Give the records again exactly as written. Leave out the pictures.

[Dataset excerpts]
= = =

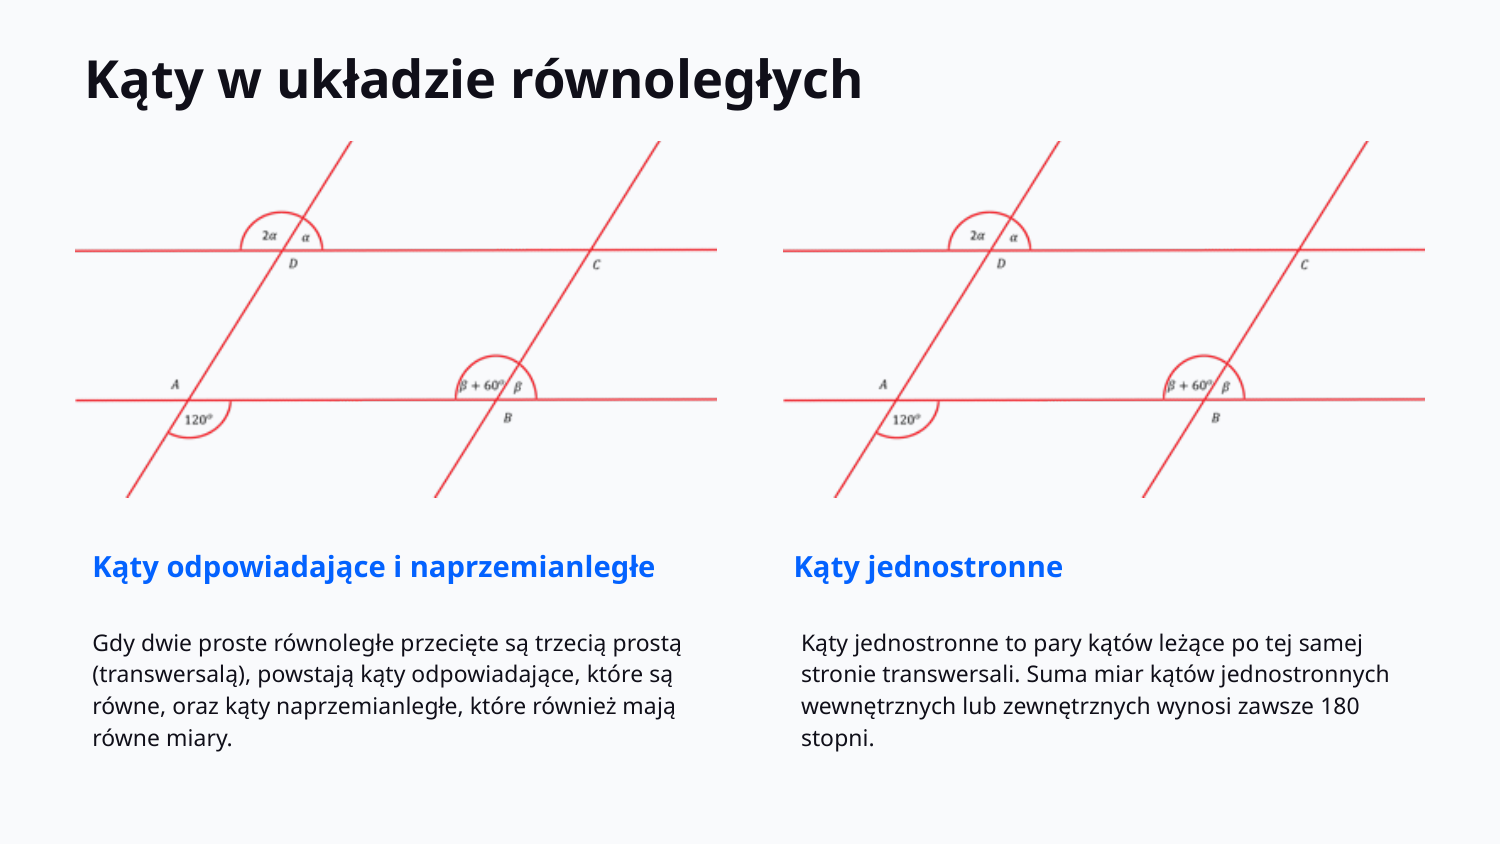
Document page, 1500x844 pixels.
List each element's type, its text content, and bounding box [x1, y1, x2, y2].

text_box Kąty w układzie równoległych [69, 24, 1430, 130]
text_box Kąty jednostronne [778, 523, 1430, 608]
picture [783, 140, 1426, 498]
text_box Gdy dwie proste równoległe przecięte są trzecią prostą (transwersalą), powstają kąty odpowiadające, które są równe, oraz kąty naprzemianległe, które również mają równe miary. [69, 609, 722, 790]
picture [74, 140, 717, 498]
text_box Kąty odpowiadające i naprzemianległe [69, 523, 722, 608]
text_box Kąty jednostronne to pary kątów leżące po tej samej stronie transwersali. Suma miar kątów jednostronnych wewnętrznych lub zewnętrznych wynosi zawsze 180 stopni. [778, 609, 1430, 790]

= = =

* **Finished exercise**:
Document page, 1500x844 pixels.
List each element's type, its text content, and bounding box [x1, y1, x2, y2].

text_box Kąty w układzie równoległych [69, 24, 1430, 130]
text_box Kąty jednostronne [778, 523, 1430, 608]
picture [783, 140, 1426, 498]
text_box Gdy dwie proste równoległe przecięte są trzecią prostą (transwersalą), powstają kąty odpowiadające, które są równe, oraz kąty naprzemianległe, które również mają równe miary. [69, 609, 722, 790]
picture [74, 140, 717, 498]
text_box Kąty odpowiadające i naprzemianległe [69, 523, 722, 608]
text_box Kąty jednostronne to pary kątów leżące po tej samej stronie transwersali. Suma miar kątów jednostronnych wewnętrznych lub zewnętrznych wynosi zawsze 180 stopni. [778, 609, 1430, 790]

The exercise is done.